The chamber's November Business Confidence Survey found that 57% of businesses are experiencing skills shortage, while 52% said this is for people across the board in terms of skills and experience.
"As one respondent said, the issue is 'staffing, staffing, staffing' and so they're 'afraid our current staff will leave,'" said Simon Bridges, CEO of the Auckland Business Chamber. "This isn't just about immigration for rocket scientists but also lower skilled labour, which is impossible to find right now."
The survey also found that 48% of the respondents believe that business conditions are worse this time, while 54% believe they would deteriorate in the next six months.

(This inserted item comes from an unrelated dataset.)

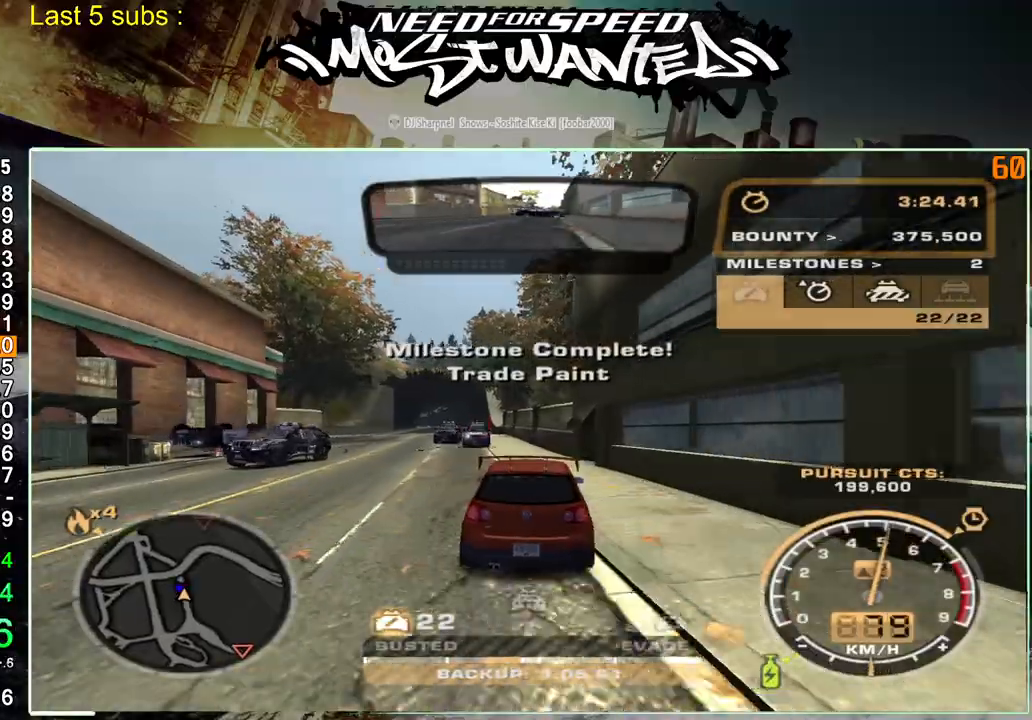
{"buttons": ["R2"], "left_stick": "center", "right_stick": "center", "events": []}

As a result of the pressures crippling businesses, which include labour costs, 81% of businesses said they have or will need to increase prices.
Bridges said the government should let in more workers to address the problems faced by businesses.
"The main thing the government can do is get immigration moving faster for workers," he said.
New Zealand recently expanded the cap of its Recognised Seasonal Employer (RSE) scheme to 19,000 migrant workers to welcome more talent in the country.
"The additional 3,000 places is a 19% increase on the previous season and acknowledges the industry's current needs based on strong growth, and the lower number of working holiday-makers onshore right now," Immigration Minister Michael Wood said.
In addition to expanding the scheme, the government announced that employers would be required to provide sick leave to RSE employees, following allegations of poor living conditions for the workforce.
The government also introduced the Worker Protection (Migrant and Other Employees) Bill, which seeks to implement new measures to combat exploitation of migrant workers and prevent non-compliance by employers.
In addition to these new measures, New Zealand is scheduled to hike migrant worker wages to $29.66 starting Feb. 27.